Records to use:
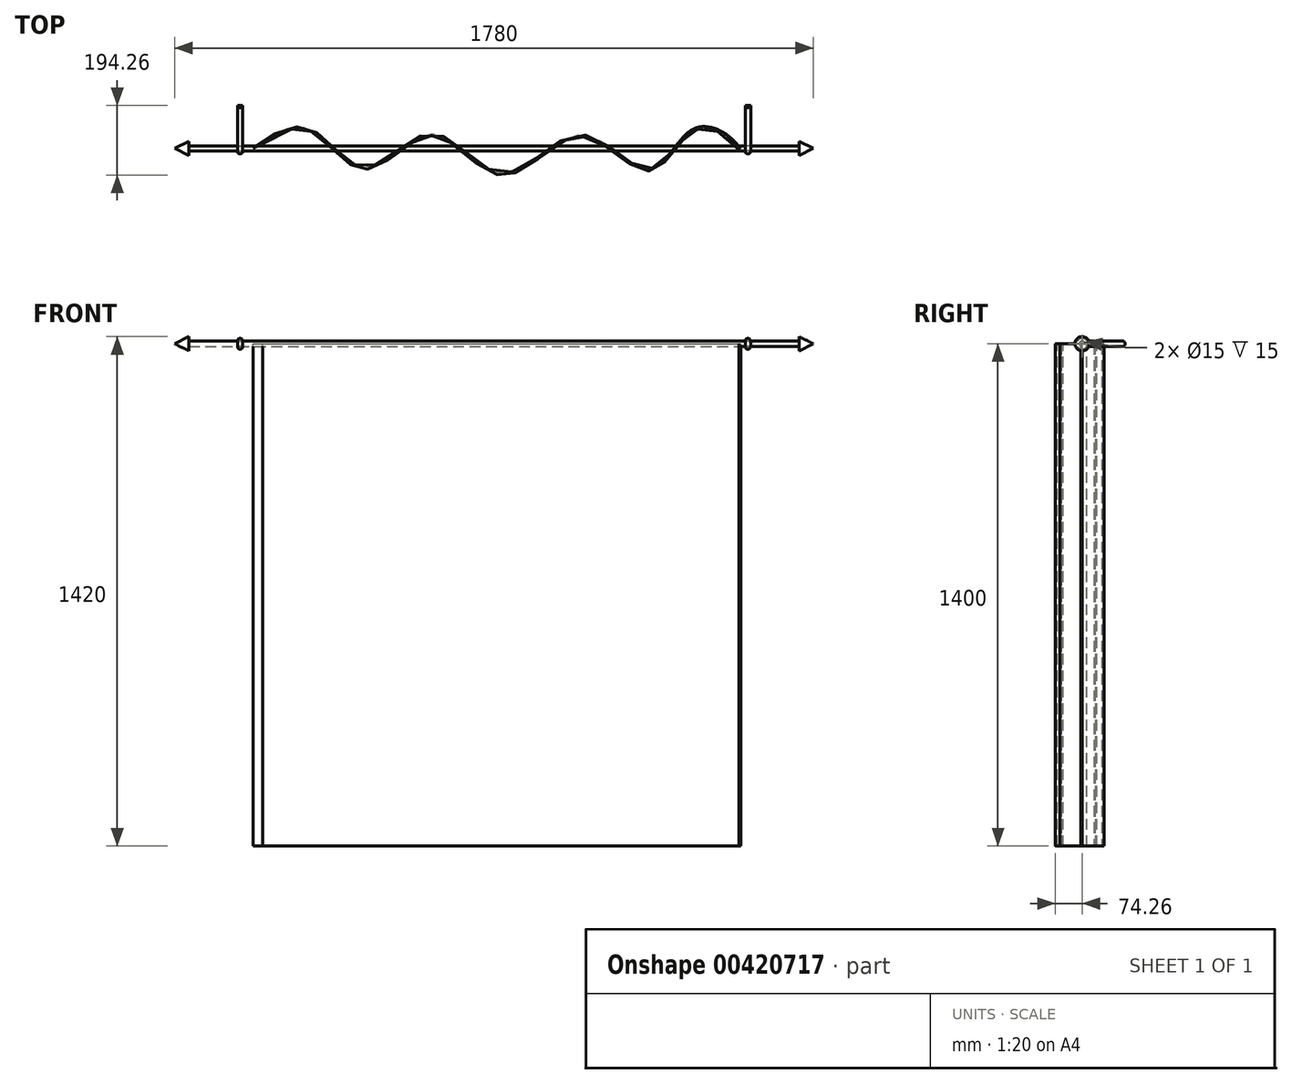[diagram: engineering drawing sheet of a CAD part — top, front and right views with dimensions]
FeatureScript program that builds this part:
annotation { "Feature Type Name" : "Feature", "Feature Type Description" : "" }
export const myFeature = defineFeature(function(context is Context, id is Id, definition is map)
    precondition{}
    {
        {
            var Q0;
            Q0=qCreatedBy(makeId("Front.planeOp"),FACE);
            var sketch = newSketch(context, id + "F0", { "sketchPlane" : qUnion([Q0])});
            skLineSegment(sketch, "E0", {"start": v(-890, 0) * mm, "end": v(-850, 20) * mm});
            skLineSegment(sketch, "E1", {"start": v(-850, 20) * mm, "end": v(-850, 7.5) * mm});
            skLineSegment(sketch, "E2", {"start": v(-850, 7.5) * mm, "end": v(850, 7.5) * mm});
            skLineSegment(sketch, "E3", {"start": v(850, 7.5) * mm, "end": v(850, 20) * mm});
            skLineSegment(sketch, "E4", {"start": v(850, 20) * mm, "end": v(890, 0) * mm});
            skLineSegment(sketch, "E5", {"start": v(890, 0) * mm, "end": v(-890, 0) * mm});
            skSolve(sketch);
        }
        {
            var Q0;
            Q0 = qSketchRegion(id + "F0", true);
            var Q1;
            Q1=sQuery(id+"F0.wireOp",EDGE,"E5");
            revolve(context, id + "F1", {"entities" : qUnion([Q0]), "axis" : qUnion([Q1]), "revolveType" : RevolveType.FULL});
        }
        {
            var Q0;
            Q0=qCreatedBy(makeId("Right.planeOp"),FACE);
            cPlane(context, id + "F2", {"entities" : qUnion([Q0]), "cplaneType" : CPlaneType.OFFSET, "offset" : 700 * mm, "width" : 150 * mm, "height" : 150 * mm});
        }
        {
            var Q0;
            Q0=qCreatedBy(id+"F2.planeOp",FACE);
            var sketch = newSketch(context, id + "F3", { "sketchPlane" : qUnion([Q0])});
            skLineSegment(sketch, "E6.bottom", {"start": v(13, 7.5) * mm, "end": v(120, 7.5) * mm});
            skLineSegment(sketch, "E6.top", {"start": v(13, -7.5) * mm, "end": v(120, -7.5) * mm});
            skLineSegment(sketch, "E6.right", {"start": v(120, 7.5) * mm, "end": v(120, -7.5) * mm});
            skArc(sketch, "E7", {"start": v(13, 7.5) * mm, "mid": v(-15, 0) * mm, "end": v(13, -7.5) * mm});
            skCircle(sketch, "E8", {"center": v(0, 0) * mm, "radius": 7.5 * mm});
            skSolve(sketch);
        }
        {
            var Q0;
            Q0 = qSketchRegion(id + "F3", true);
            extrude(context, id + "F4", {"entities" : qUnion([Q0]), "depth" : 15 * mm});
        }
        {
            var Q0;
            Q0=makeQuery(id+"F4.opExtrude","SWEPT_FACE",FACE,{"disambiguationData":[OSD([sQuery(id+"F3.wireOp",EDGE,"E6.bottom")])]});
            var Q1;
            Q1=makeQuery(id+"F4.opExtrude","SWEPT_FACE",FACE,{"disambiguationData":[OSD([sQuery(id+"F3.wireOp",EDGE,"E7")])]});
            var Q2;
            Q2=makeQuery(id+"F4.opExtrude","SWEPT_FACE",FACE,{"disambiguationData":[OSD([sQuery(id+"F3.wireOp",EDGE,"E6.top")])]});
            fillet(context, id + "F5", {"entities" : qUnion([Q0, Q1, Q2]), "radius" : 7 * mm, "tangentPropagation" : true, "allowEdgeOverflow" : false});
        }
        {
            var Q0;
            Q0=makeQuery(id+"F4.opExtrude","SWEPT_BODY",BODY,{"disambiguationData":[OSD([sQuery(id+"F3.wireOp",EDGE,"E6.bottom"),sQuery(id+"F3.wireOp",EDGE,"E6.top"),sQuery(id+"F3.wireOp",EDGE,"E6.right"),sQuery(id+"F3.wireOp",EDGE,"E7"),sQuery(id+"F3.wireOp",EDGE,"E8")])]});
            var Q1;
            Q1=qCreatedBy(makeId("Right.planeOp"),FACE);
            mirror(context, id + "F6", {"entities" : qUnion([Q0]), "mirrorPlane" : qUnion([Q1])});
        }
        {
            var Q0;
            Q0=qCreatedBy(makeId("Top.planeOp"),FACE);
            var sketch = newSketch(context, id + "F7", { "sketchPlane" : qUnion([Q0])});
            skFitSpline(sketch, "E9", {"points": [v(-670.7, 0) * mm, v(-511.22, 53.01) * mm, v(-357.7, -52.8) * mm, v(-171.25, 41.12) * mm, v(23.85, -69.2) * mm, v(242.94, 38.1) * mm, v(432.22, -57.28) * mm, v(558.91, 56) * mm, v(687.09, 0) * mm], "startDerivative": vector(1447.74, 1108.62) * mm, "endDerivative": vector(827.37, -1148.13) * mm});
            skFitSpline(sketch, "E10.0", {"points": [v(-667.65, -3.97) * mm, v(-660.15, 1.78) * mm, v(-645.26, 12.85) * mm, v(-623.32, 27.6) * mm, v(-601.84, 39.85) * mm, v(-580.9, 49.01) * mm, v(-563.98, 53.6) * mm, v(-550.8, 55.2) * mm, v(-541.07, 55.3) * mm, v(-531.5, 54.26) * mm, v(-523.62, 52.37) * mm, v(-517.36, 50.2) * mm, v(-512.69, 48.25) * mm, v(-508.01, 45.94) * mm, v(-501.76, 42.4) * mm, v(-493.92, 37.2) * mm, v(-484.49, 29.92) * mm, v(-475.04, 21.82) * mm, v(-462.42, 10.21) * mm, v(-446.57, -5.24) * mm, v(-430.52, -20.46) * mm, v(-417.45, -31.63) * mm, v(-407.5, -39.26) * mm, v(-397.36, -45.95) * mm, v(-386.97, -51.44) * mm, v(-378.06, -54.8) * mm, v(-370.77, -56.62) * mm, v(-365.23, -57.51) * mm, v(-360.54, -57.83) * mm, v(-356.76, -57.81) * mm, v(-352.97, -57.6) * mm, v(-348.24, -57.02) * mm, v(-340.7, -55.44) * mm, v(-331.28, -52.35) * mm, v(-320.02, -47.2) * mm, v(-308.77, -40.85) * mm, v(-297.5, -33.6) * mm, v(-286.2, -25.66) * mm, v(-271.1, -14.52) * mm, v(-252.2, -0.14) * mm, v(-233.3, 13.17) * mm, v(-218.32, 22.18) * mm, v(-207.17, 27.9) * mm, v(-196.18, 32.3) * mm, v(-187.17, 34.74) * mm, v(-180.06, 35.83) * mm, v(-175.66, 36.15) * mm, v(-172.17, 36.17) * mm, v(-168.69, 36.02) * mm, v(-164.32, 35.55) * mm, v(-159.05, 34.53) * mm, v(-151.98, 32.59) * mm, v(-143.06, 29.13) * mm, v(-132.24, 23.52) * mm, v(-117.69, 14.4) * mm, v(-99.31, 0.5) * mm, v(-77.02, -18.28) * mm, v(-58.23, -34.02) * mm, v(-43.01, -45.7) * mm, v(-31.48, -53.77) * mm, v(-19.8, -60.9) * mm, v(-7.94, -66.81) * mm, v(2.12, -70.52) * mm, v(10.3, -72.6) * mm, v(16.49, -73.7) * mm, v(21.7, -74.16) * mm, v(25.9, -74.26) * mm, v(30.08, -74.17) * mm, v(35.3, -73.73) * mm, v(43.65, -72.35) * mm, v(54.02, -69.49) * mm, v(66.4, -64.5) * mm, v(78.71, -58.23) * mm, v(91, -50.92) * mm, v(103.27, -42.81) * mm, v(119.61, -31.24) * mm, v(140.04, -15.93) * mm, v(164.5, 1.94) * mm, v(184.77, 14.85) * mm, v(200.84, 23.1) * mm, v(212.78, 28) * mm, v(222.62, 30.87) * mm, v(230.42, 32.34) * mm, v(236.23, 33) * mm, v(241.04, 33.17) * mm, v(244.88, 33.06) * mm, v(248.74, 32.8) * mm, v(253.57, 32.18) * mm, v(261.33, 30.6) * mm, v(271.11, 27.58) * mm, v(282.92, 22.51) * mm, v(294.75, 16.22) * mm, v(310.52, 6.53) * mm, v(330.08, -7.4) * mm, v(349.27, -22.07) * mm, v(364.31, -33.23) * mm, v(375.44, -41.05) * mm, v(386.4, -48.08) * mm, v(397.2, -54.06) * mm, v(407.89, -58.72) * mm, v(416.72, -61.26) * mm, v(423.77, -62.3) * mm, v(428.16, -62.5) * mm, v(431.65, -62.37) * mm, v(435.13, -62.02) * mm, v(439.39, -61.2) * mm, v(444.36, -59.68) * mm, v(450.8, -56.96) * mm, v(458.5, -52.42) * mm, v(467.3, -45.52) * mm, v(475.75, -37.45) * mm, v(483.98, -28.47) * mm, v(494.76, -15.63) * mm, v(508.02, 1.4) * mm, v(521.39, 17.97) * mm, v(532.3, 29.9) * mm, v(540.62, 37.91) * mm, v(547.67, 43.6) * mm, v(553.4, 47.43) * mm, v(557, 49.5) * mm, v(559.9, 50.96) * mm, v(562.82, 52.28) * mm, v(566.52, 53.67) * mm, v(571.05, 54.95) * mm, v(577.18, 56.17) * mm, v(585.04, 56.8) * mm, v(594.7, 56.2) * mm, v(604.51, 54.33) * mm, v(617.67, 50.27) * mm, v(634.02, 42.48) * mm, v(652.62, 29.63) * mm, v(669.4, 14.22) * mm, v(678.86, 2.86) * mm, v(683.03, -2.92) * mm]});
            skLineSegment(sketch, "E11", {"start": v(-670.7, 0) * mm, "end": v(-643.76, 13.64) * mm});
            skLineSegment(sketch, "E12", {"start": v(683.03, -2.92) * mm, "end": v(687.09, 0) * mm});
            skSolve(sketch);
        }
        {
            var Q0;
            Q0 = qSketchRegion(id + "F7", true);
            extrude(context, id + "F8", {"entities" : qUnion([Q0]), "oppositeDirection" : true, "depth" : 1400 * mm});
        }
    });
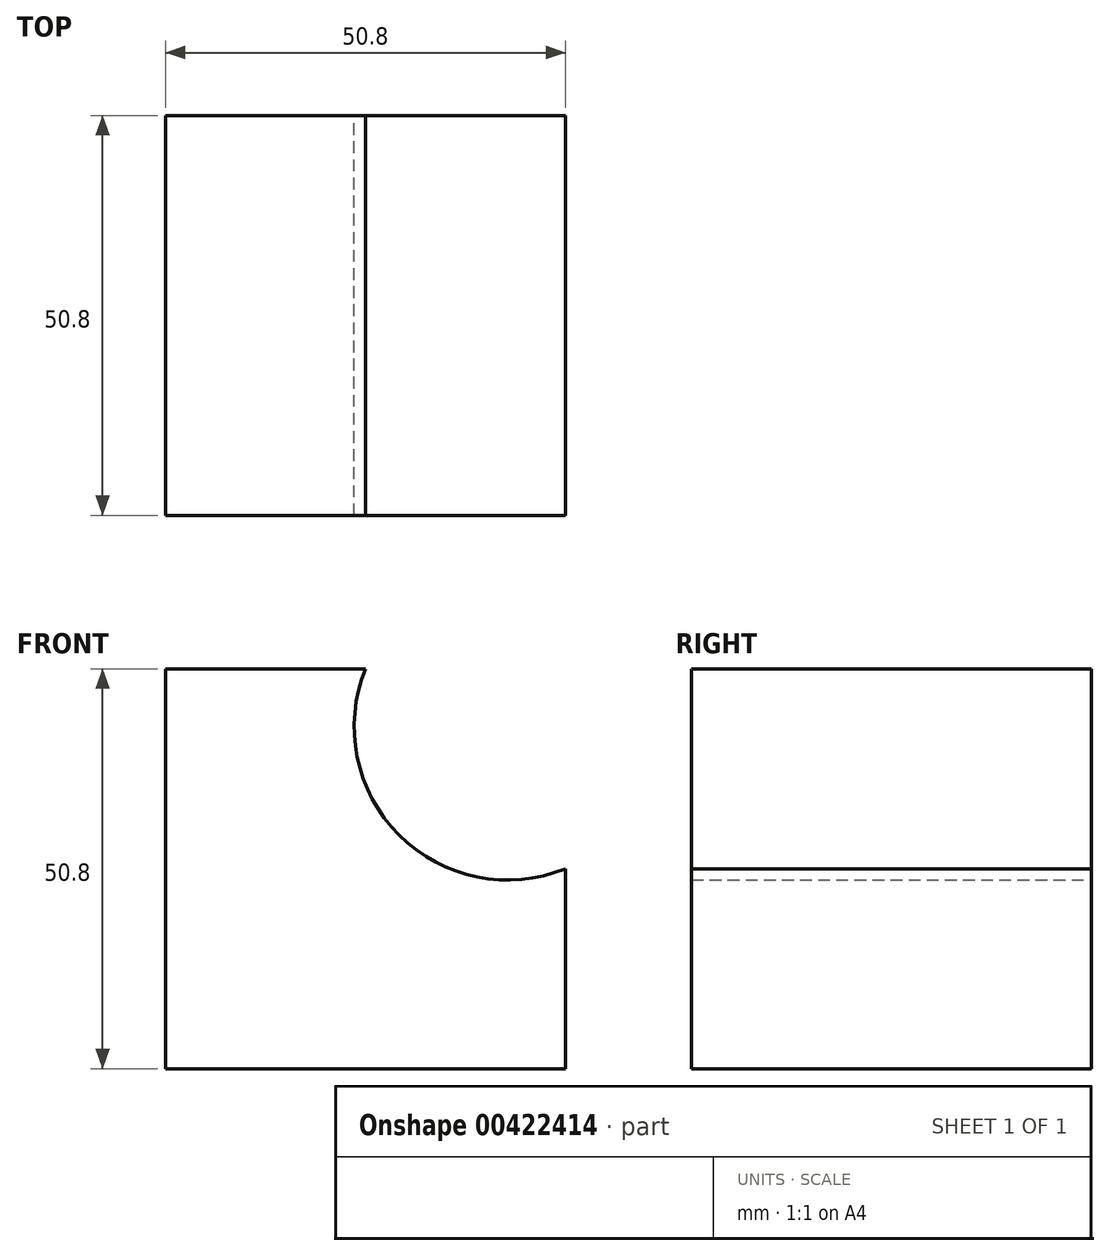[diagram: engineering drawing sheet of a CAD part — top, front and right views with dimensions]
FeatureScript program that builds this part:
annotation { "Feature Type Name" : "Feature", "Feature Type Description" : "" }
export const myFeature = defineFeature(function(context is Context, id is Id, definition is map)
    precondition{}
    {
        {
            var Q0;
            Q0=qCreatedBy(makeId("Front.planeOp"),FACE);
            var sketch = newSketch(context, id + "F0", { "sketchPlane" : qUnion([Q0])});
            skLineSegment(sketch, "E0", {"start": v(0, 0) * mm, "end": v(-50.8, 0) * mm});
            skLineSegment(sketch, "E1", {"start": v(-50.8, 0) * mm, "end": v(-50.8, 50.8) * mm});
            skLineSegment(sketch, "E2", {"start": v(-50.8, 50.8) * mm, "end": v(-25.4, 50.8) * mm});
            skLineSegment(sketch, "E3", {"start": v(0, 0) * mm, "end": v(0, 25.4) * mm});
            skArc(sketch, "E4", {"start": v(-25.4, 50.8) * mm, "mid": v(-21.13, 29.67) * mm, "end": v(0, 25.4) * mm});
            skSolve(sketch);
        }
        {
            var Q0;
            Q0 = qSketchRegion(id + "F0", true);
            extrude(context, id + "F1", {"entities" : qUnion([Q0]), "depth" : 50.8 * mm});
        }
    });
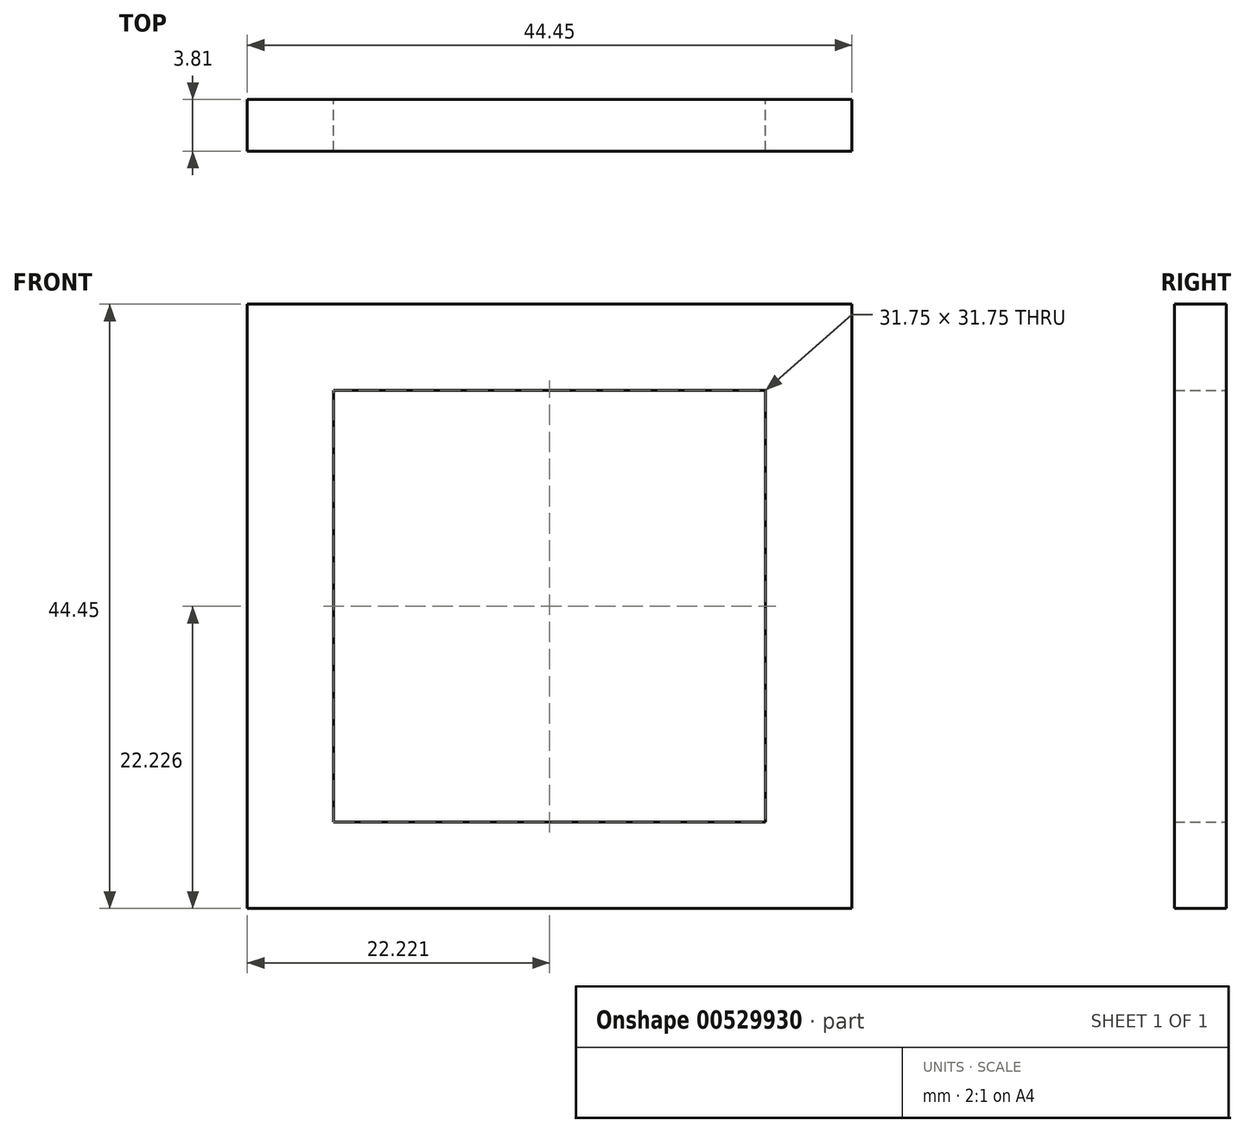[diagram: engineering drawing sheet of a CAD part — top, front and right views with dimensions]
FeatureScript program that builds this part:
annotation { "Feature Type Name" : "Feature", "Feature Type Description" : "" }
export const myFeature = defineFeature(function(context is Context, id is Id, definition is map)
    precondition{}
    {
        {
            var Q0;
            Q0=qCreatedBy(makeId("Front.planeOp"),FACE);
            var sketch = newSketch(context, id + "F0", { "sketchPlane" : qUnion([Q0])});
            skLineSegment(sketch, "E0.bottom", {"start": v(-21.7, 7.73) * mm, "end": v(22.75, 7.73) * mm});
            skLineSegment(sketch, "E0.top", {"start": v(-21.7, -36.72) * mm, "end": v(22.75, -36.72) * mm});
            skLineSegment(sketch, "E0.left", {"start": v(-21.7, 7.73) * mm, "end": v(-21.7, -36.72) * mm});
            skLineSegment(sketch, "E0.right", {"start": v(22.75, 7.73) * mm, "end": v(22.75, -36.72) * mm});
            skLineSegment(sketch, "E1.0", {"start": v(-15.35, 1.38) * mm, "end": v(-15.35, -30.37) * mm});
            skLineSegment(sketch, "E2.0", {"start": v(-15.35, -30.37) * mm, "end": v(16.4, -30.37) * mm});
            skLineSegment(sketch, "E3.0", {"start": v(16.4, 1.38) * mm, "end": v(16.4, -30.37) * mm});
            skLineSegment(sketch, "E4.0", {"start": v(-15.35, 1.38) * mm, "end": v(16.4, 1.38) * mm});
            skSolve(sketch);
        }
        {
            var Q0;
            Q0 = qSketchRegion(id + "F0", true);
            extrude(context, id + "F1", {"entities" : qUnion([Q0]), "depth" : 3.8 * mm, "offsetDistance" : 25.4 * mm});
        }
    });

Exercise details: From the items above, copy every line containing the string "true", matching case exactly.

Output for this task:
            Q0 = qSketchRegion(id + "F0", true);
            Q0 = qSketchRegion(id + "F3", true);
            fillet(context, id + "F5", {"entities" : qUnion([Q0, Q1, Q2]), "radius" : 7 * mm, "tangentPropagation" : true, "allowEdgeOverflow" : false});
            Q0 = qSketchRegion(id + "F7", true);
            extrude(context, id + "F8", {"entities" : qUnion([Q0]), "oppositeDirection" : true, "depth" : 1400 * mm});
            Q0 = qSketchRegion(id + "F0", true);
            Q0 = qSketchRegion(id + "F0", true);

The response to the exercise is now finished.